### Work item
Although the records contain pictures, none belong in the copy: restate word for word only the lines from the one with "make any kind" through the one with "updated. This is the largest cluster that", both included.

==========

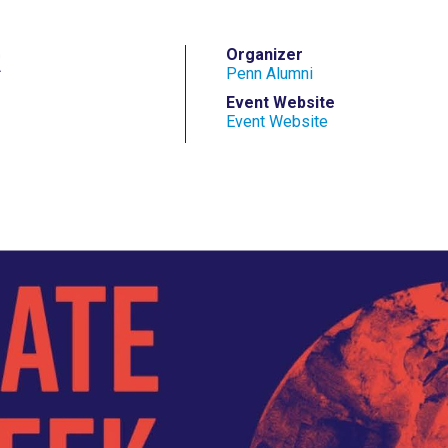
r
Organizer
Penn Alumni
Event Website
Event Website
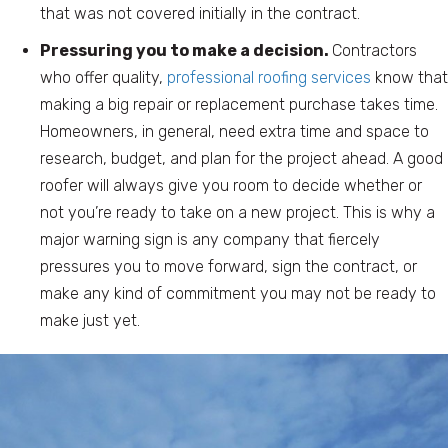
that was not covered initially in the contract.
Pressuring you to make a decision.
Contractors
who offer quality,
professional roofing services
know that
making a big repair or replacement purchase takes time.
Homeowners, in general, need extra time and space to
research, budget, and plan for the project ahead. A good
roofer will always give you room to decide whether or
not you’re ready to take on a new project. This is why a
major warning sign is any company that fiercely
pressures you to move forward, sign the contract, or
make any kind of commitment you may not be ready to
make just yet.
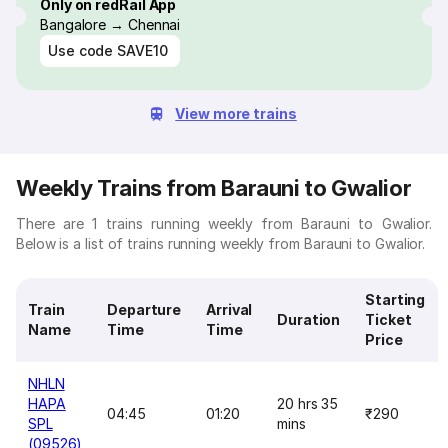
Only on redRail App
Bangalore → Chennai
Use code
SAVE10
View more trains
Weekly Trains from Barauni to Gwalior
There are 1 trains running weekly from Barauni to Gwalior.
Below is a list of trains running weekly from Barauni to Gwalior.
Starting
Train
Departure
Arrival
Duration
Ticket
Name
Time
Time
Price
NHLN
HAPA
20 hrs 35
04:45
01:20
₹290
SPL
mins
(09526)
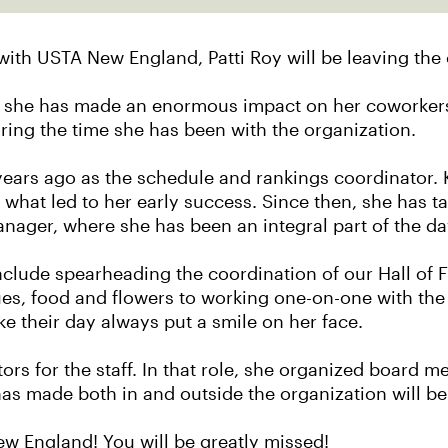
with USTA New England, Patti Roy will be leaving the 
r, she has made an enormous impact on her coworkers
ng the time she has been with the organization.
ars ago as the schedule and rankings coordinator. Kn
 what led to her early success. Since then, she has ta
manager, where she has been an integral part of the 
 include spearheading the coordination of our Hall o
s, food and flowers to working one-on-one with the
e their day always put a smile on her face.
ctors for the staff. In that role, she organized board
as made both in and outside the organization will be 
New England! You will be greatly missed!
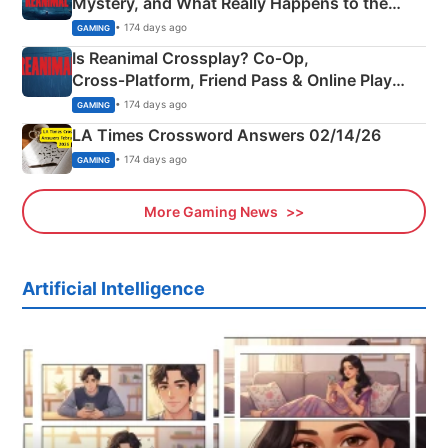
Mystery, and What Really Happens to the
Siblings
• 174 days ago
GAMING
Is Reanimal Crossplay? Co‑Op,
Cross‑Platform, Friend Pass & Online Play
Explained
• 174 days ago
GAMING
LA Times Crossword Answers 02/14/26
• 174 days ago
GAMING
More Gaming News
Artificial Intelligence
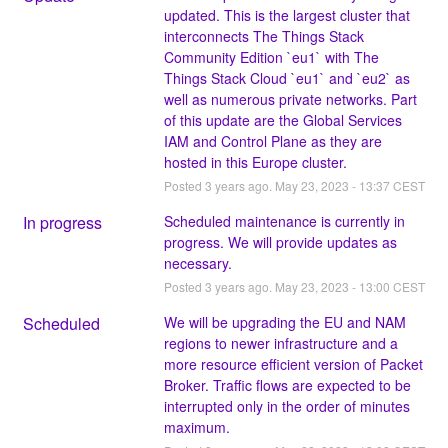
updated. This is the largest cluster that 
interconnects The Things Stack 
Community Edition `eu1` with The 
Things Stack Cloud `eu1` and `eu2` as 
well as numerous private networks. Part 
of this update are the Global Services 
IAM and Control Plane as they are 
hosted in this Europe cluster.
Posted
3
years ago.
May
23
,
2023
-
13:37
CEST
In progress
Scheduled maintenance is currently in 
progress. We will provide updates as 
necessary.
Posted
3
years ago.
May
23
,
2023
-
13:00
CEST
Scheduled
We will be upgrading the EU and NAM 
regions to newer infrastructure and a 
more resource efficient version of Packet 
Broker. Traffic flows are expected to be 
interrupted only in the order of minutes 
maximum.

==========

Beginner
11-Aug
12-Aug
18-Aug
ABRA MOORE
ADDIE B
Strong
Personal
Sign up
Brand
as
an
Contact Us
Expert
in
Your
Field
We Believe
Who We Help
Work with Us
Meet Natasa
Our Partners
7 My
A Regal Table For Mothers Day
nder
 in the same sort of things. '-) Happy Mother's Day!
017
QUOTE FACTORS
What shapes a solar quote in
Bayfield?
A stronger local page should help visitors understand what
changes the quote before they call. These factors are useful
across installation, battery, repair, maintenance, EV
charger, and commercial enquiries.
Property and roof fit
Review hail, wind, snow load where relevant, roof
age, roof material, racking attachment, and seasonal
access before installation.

==========

### Task solution
make any kind of commitment you may not be ready to
make just yet.
Only on redRail App
Bangalore → Chennai
Use code
SAVE10
View more trains
Weekly Trains from Barauni to Gwalior
There are 1 trains running weekly from Barauni to Gwalior.
Below is a list of trains running weekly from Barauni to Gwalior.
Starting
Train
Departure
Arrival
Duration
Ticket
Name
Time
Time
Price
NHLN
HAPA
20 hrs 35
04:45
01:20
₹290
SPL
mins
(09526)
with USTA New England, Patti Roy will be leaving the 
r, she has made an enormous impact on her coworkers
ng the time she has been with the organization.
ars ago as the schedule and rankings coordinator. Kn
 what led to her early success. Since then, she has ta
manager, where she has been an integral part of the 
 include spearheading the coordination of our Hall o
s, food and flowers to working one-on-one with the
e their day always put a smile on her face.
ctors for the staff. In that role, she organized board
as made both in and outside the organization will be 
New England! You will be greatly missed!
Mystery, and What Really Happens to the
Siblings
• 174 days ago
GAMING
Is Reanimal Crossplay? Co‑Op,
Cross‑Platform, Friend Pass & Online Play
Explained
• 174 days ago
GAMING
LA Times Crossword Answers 02/14/26
• 174 days ago
GAMING
More Gaming News
Artificial Intelligence
updated. This is the largest cluster that 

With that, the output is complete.